Aim of the task :: Every record is to be printed exactly as it appears.

(Collected data)
'''
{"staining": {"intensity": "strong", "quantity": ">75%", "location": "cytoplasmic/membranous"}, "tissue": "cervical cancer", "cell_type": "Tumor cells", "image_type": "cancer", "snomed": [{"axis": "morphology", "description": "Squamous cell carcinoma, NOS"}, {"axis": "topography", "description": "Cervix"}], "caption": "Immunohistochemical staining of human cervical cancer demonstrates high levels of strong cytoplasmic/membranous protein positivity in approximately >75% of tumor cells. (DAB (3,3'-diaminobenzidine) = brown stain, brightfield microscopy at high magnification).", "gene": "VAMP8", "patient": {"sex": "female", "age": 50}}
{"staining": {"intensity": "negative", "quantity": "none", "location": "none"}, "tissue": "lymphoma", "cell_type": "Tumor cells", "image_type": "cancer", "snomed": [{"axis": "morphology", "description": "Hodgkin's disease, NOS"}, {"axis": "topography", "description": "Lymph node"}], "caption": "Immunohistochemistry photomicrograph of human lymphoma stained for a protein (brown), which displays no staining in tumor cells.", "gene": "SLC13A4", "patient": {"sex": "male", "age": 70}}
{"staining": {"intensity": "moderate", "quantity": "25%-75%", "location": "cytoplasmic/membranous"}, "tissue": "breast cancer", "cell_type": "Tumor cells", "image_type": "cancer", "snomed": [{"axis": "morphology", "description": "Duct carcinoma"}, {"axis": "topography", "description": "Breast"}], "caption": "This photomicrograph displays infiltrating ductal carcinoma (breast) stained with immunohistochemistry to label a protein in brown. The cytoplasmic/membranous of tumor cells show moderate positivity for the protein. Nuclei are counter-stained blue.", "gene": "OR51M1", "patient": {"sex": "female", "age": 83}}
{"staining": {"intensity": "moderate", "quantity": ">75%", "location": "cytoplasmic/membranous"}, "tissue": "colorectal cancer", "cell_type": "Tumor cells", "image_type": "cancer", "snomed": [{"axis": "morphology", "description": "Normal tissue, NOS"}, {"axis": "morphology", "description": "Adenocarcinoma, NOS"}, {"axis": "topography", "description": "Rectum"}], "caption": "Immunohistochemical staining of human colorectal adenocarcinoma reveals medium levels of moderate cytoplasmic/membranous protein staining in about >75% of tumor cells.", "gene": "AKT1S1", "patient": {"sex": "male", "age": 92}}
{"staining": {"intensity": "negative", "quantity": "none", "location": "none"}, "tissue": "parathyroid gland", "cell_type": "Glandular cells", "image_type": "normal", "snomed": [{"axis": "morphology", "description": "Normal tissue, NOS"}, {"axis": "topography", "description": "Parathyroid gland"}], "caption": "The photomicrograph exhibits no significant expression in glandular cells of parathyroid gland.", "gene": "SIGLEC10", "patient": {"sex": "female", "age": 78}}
'''
Task output ::
{"staining": {"intensity": "strong", "quantity": ">75%", "location": "cytoplasmic/membranous"}, "tissue": "cervical cancer", "cell_type": "Tumor cells", "image_type": "cancer", "snomed": [{"axis": "morphology", "description": "Squamous cell carcinoma, NOS"}, {"axis": "topography", "description": "Cervix"}], "caption": "Immunohistochemical staining of human cervical cancer demonstrates high levels of strong cytoplasmic/membranous protein positivity in approximately >75% of tumor cells. (DAB (3,3'-diaminobenzidine) = brown stain, brightfield microscopy at high magnification).", "gene": "VAMP8", "patient": {"sex": "female", "age": 50}}
{"staining": {"intensity": "negative", "quantity": "none", "location": "none"}, "tissue": "lymphoma", "cell_type": "Tumor cells", "image_type": "cancer", "snomed": [{"axis": "morphology", "description": "Hodgkin's disease, NOS"}, {"axis": "topography", "description": "Lymph node"}], "caption": "Immunohistochemistry photomicrograph of human lymphoma stained for a protein (brown), which displays no staining in tumor cells.", "gene": "SLC13A4", "patient": {"sex": "male", "age": 70}}
{"staining": {"intensity": "moderate", "quantity": "25%-75%", "location": "cytoplasmic/membranous"}, "tissue": "breast cancer", "cell_type": "Tumor cells", "image_type": "cancer", "snomed": [{"axis": "morphology", "description": "Duct carcinoma"}, {"axis": "topography", "description": "Breast"}], "caption": "This photomicrograph displays infiltrating ductal carcinoma (breast) stained with immunohistochemistry to label a protein in brown. The cytoplasmic/membranous of tumor cells show moderate positivity for the protein. Nuclei are counter-stained blue.", "gene": "OR51M1", "patient": {"sex": "female", "age": 83}}
{"staining": {"intensity": "moderate", "quantity": ">75%", "location": "cytoplasmic/membranous"}, "tissue": "colorectal cancer", "cell_type": "Tumor cells", "image_type": "cancer", "snomed": [{"axis": "morphology", "description": "Normal tissue, NOS"}, {"axis": "morphology", "description": "Adenocarcinoma, NOS"}, {"axis": "topography", "description": "Rectum"}], "caption": "Immunohistochemical staining of human colorectal adenocarcinoma reveals medium levels of moderate cytoplasmic/membranous protein staining in about >75% of tumor cells.", "gene": "AKT1S1", "patient": {"sex": "male", "age": 92}}
{"staining": {"intensity": "negative", "quantity": "none", "location": "none"}, "tissue": "parathyroid gland", "cell_type": "Glandular cells", "image_type": "normal", "snomed": [{"axis": "morphology", "description": "Normal tissue, NOS"}, {"axis": "topography", "description": "Parathyroid gland"}], "caption": "The photomicrograph exhibits no significant expression in glandular cells of parathyroid gland.", "gene": "SIGLEC10", "patient": {"sex": "female", "age": 78}}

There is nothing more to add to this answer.